> **Text**:
-.-.-

Question

A monatomic ideal gas in equilibrium at a pressure of 3 kPa and a temperature of 300 K is initially confined in a volume of 1.3 m^3 by a wall. The wall is suddenly removed and a new equilibrium state with the volume 10.4 m^3 is reached. You may assume that the system is isolated, such that there is no exchange of heat or work with its surrounding environment.1. What is the total change in entropy? a. ΔS = 9.01 J/K b. ΔS = 31.5 J/K c. ΔS = 0 J/K d. ΔS = 1.1 J/K e. ΔS = 63.1 J/K

Answer 1

To solve this problem, it is necessary to apply the concepts related to the change of entropy in function of the Volume in two states due to the number of moles and the ideal gas constant, this can be expressed as

`\Delta S = nRln((V_2)/(V_1))`

Where,

R = Gas constant

V = Volume (at each state)

At the same time the number of moles of gas would be determined by the ideal gas equation, that is,

`n = (PV)/(RT)`

Where,

P = Pressure

V = Volume

R = Gas Constant

T = Temperature

`n = ((1000Pa)(1.3m^3))/((300K)(8.314Pa\cdot m^3\cdot K^(-1)\cdot mol^(-1)))`

`n = 0.521mol`

Using the value of moles to replace it in the first equation we have

`\Delta S = (0.521mol)(8.314Pa\cdot m^3\cdot K^(-1)\cdot mol^(-1))ln((10.3m^3)/(1.3m^3))`

`\Delta S = 9.01J/K`

Therefore the correct option is A.

-.-.-

(Dataset entries)
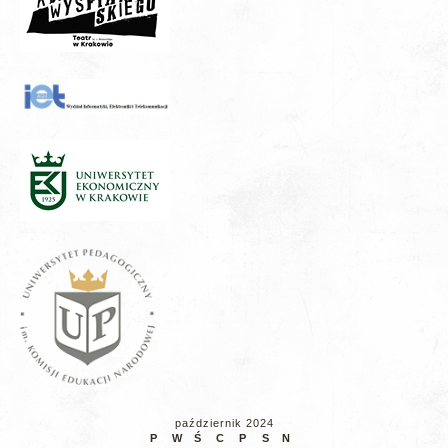
październik 2024
P
W
Ś
C
P
S
N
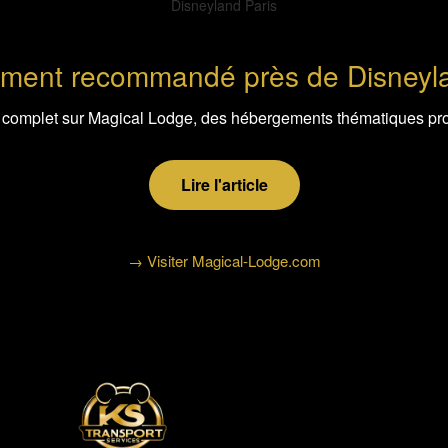
ment recommandé près de Disneyla
e complet sur Magical Lodge, des hébergements thématiques pr
Lire l'article
→ Visiter Magical-Lodge.com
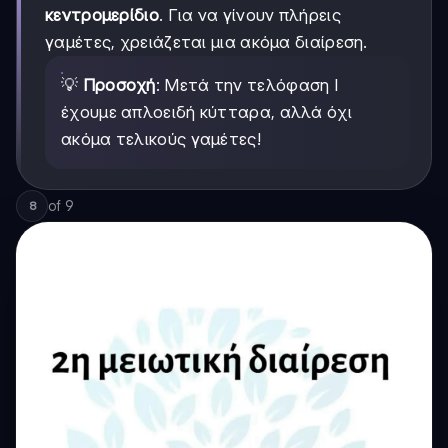
κεντρομερίδιο
. Για να γίνουν πλήρεις
γαμέτες, χρειάζεται μια ακόμα διαίρεση.
💡
Προσοχή
: Μετά την τελόφαση Ι
έχουμε απλοειδή κύτταρα, αλλά όχι
ακόμα τελικούς γαμέτες!
of
9
8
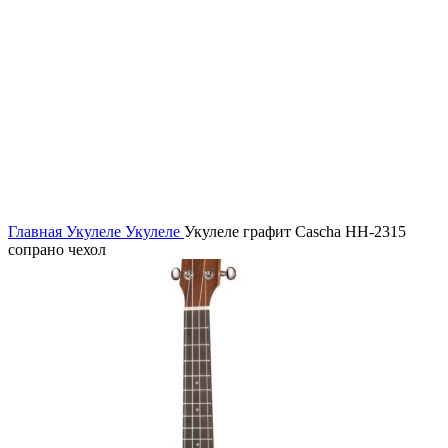
Главная
Укулеле
Укулеле
Укулеле графит Cascha HH-2315
сопрано чехол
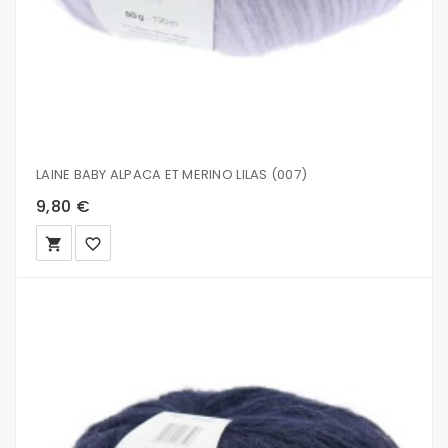
LAINE BABY ALPACA ET MERINO LILAS (007)
9,80 €
local_grocery_store
favorite_border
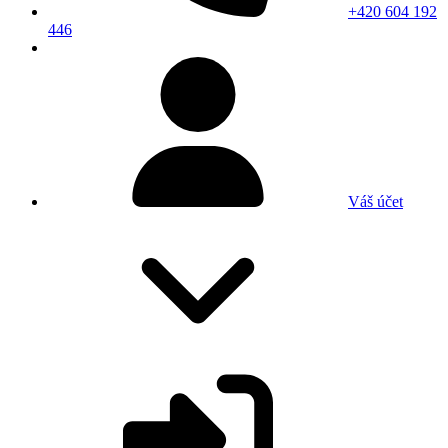
+420 604 192
446
Váš účet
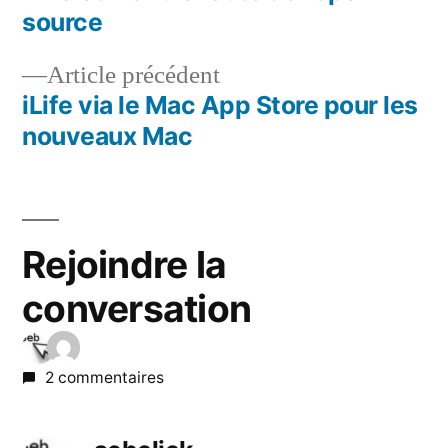
Navigation
source
de
Article
Article précédent
l’article
précédent :
iLife via le Mac App Store pour les
nouveaux Mac
Rejoindre la
conversation
2 commentaires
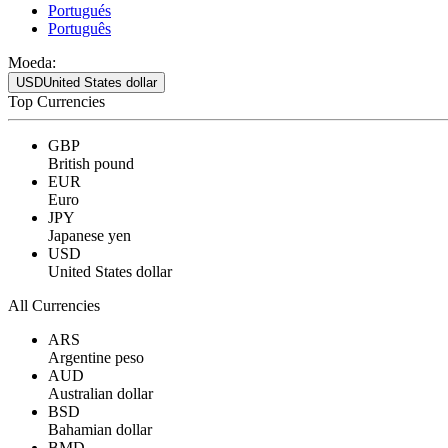
Portugués
Português
Moeda:
USD
United States dollar
Top Currencies
GBP
British pound
EUR
Euro
JPY
Japanese yen
USD
United States dollar
All Currencies
ARS
Argentine peso
AUD
Australian dollar
BSD
Bahamian dollar
BMD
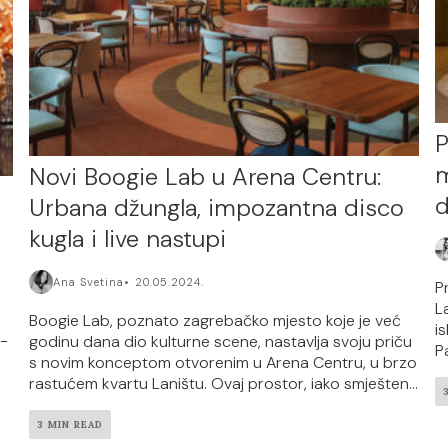
P
m
Novi Boogie Lab u Arena Centru:
d
Urbana džungla, impozantna disco
kugla i live nastupi
Ana Svetina
20.05.2024.
P
L
Boogie Lab, poznato zagrebačko mjesto koje je već
i
 -
godinu dana dio kulturne scene, nastavlja svoju priču
P
s novim konceptom otvorenim u Arena Centru, u brzo
rastućem kvartu Laništu. Ovaj prostor, iako smješten...
3 MIN READ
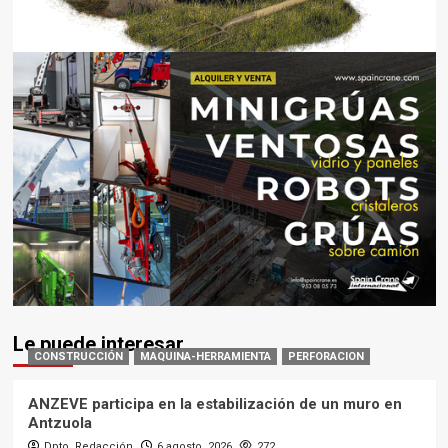
Le puede interesar
CONSTRUCCIÓN
MAQUINA-HERRAMIENTA
PERFORACION
ANZEVE participa en la estabilización de un muro en
Antzuola
Dpto. Redacción
6 agosto, 2026
272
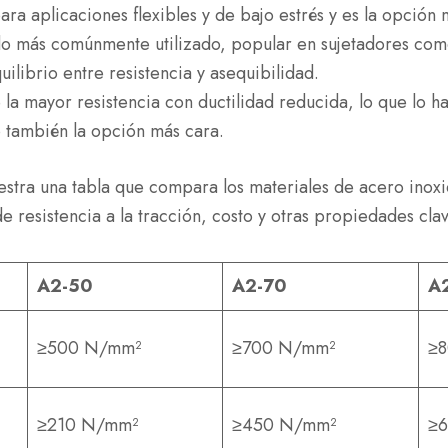
para aplicaciones flexibles y de bajo estrés y es la opción 
do más comúnmente utilizado, popular en sujetadores com
uilibrio entre resistencia y asequibilidad.
 la mayor resistencia con ductilidad reducida, lo que lo
 también la opción más cara.
estra una tabla que compara los materiales de acero ino
e resistencia a la tracción, costo y otras propiedades cla
A2-50
A2-70
A
≥500 N/mm²
≥700 N/mm²
≥
≥210 N/mm²
≥450 N/mm²
≥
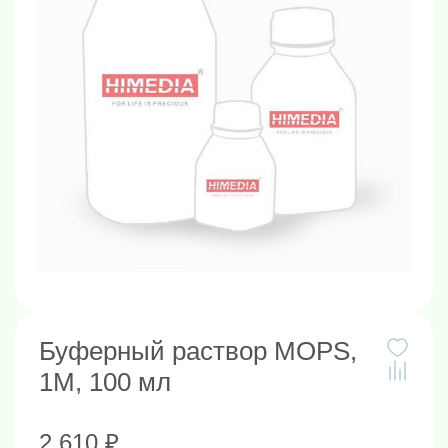
Буферный раствор MOPS,
1M, 100 мл
2 610 ₽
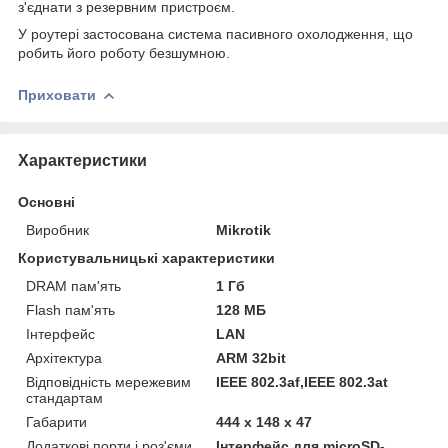
з'єднати з резервним пристроєм.
У роутері застосована система пасивного охолодження, що
робить його роботу безшумною.
Приховати
Характеристики
Основні
Виробник
Mikrotik
Користувальницькі характеристики
DRAM пам'ять
1 Гб
Flash пам'ять
128 МБ
Інтерфейс
LAN
Архітектура
ARM 32bit
Відповідність мережевим
IEEE 802.3af,IEEE 802.3at
стандартам
Габарити
444 x 148 x 47
Додаткові порти і роз'єми
Інтерфейс для microSD-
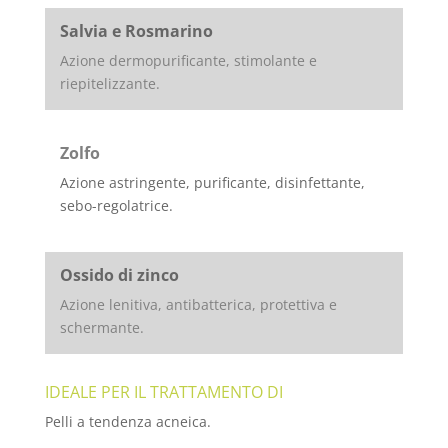
Salvia e Rosmarino
Azione dermopurificante, stimolante e
riepitelizzante.
Zolfo
Azione astringente, purificante, disinfettante,
sebo-regolatrice.
Ossido di zinco
Azione lenitiva, antibatterica, protettiva e
schermante.
IDEALE PER IL TRATTAMENTO DI
Pelli a tendenza acneica.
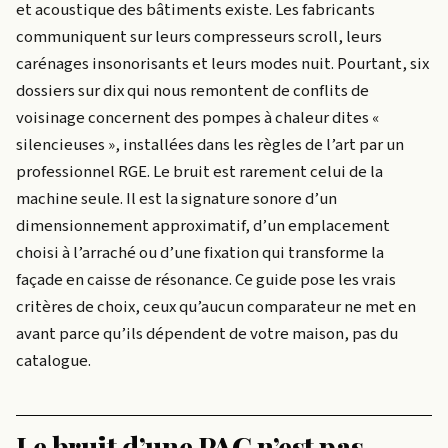
et acoustique des bâtiments existe. Les fabricants
communiquent sur leurs compresseurs scroll, leurs
carénages insonorisants et leurs modes nuit. Pourtant, six
dossiers sur dix qui nous remontent de conflits de
voisinage concernent des pompes à chaleur dites «
silencieuses », installées dans les règles de l’art par un
professionnel RGE. Le bruit est rarement celui de la
machine seule. Il est la signature sonore d’un
dimensionnement approximatif, d’un emplacement
choisi à l’arraché ou d’une fixation qui transforme la
façade en caisse de résonance. Ce guide pose les vrais
critères de choix, ceux qu’aucun comparateur ne met en
avant parce qu’ils dépendent de votre maison, pas du
catalogue.
Le bruit d’une PAC n’est pas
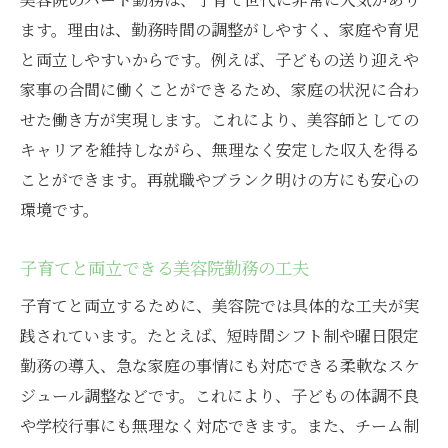
ます。理由は、勤務時間の調整がしやすく、家庭や育児
と両立しやすいからです。例えば、子どもの送り迎えや
家事の合間に働くことができるため、家庭の状況に合わ
せた働き方が実現します。これにより、美容師としての
キャリアを維持しながら、無理なく安定した収入を得る
ことができます。再就職やブランク明けの方にも安心の
環境です。
子育てと両立できる美容院勤務の工夫
子育てと両立するために、美容院では具体的な工夫が実
践されています。たとえば、短時間シフト制や曜日限定
勤務の導入、急な家庭の事情にも対応できる柔軟なスケ
ジュール調整などです。これにより、子どもの体調不良
や学校行事にも無理なく対応できます。また、チーム制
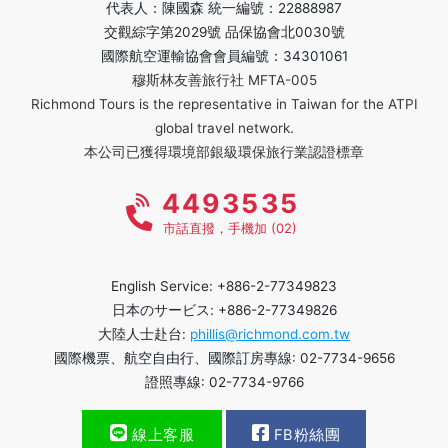
代表人：陳國森 統一編號：22888987
交觀綜字第2029號 品保協會北0030號
國際航空運輸協會會員編號：34301061
穆斯林友善旅行社 MFTA-005
Richmond Tours is the representative in Taiwan for the ATPI
global travel network.
本公司已獲得環境部銀級環保旅行業認證標章
4493535
市話直撥，手機加 (02)
English Service: +886-2-77349823
日本のサービス: +886-2-77349826
大陸人士赴台:
phillis@richmond.com.tw
國際機票、航空自由行、國際訂房專線: 02-7734-9656
證照專線: 02-7734-9766
線上客服
FB粉絲團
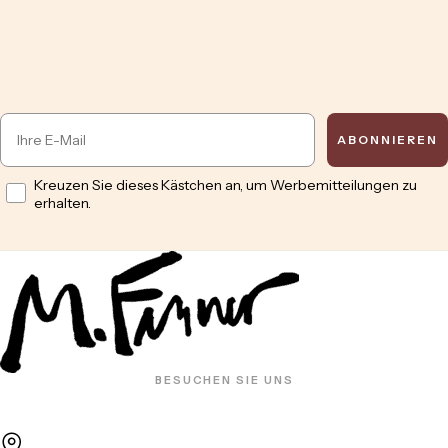
Email
ABONNIEREN
Opt in
Kreuzen Sie dieses Kästchen an, um Werbemitteilungen zu
erhalten.
BESUCHEN SIE UNS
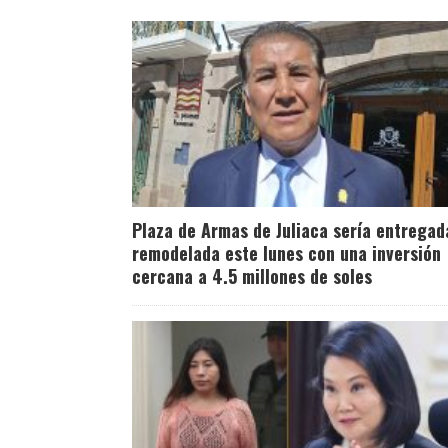
Plaza de Armas de Juliaca sería entregad
remodelada este lunes con una inversión
cercana a 4.5 millones de soles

-.-.-

> **Tasks to perform**:
1. In the text about the entropy change of an ideal gas, what temperature is the gas at before the wall is removed?
2. Collect every line of the entries that contains the string "opción".
The text and the entries are separate, unrelated material.

> **Task-by-task answers**:
1. 300 K

2.
para aplicaciones flexibles y de bajo estrés y es la opción 
 también la opción más cara.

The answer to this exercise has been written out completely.